– Скажи мне, – он понизил голос, – какого ты хочешь иметь мужа?

«Надеюсь, он не собирается просить моей руки», – мрачно подумала она.

– Я вообще не хочу никакого мужа – у меня и с братом достаточно хлопот.

– Но нужна же тебе любовь, – не отставал Альфред.

Алина про себя застонала.

Она уже готова была ответить, но он поднял руку, жестом останавливая ее, – эту мужскую привычку она находила особенно идиотской.

– Только не говори, что тебе не нужна любовь, – сказал Альфред. – Любовь нужна всем.

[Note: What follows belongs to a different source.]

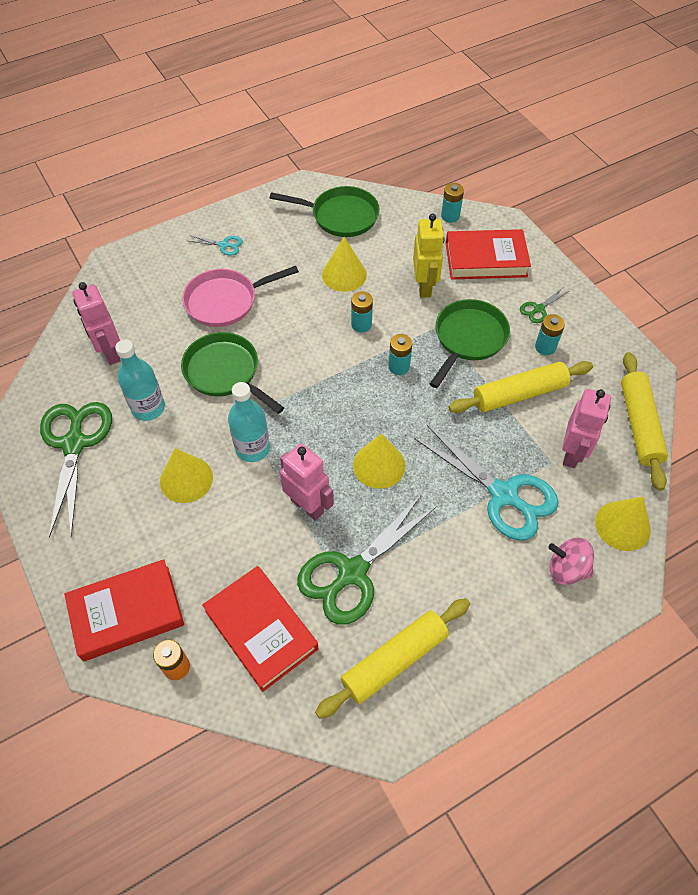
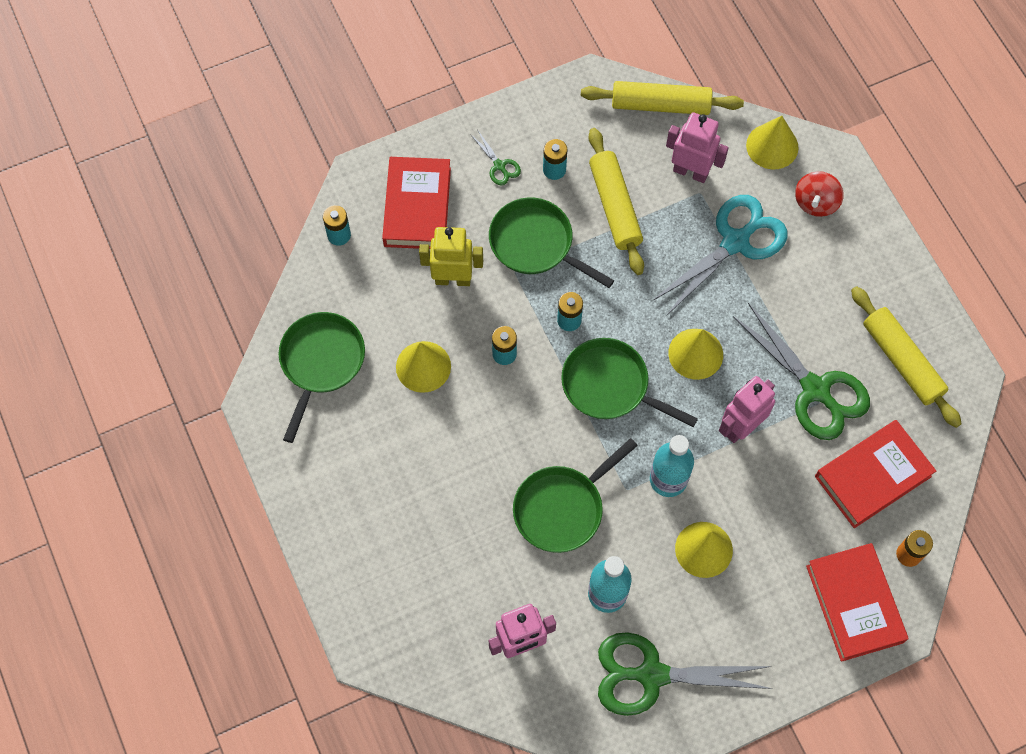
camera: 85 degrees left, 10 degrees up
pink pan [182,266,299,327] -> none
turquoise scissors [189,235,243,256] -> none
pink spinning top [548,538,594,585] -> red spinning top [795,171,844,217]
none -> green pan [561,338,698,427]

Она уставилась на него неподвижными глазами. Алина знала, что она не такая, как все: большинство женщин стремились выйти замуж, и если в ее возрасте они все еще оставались одинокими, то уже не просто стремились, а отчаянно рвались. «Может быть, со мной что-нибудь не так?» – думала она. Альфред молодой, крепкий, преуспевающий: половина девушек Кингсбриджа с радостью пошли бы за него. А что, если сказать «да»? Но сама мысль о том, что ей придется жить с Альфредом, каждый вечер ужинать с ним, рожать ему детей, казалась ужасной. Лучше уж быть одной.

– Забудь об этом, Альфред, – качая головой, твердо сказала она. – Мне не нужен муж – ни для любви, ни для чего другого.

Однако ее слова не охладили его пыл.

– Я люблю тебя, Алина, – не унимался он. – Работая с тобой, я был по-настоящему счастлив. Ты нужна мне. Будь моей женой.

Он все-таки сказал это! Жаль. Это значило, что ей придется уже прямо в глаза заявить ему о своем отказе. Она давно пришла к выводу, что не стоит стараться сделать это мягко, ибо мужчины обычно принимали вежливый отказ за нерешительность и начинали домогаться еще сильнее.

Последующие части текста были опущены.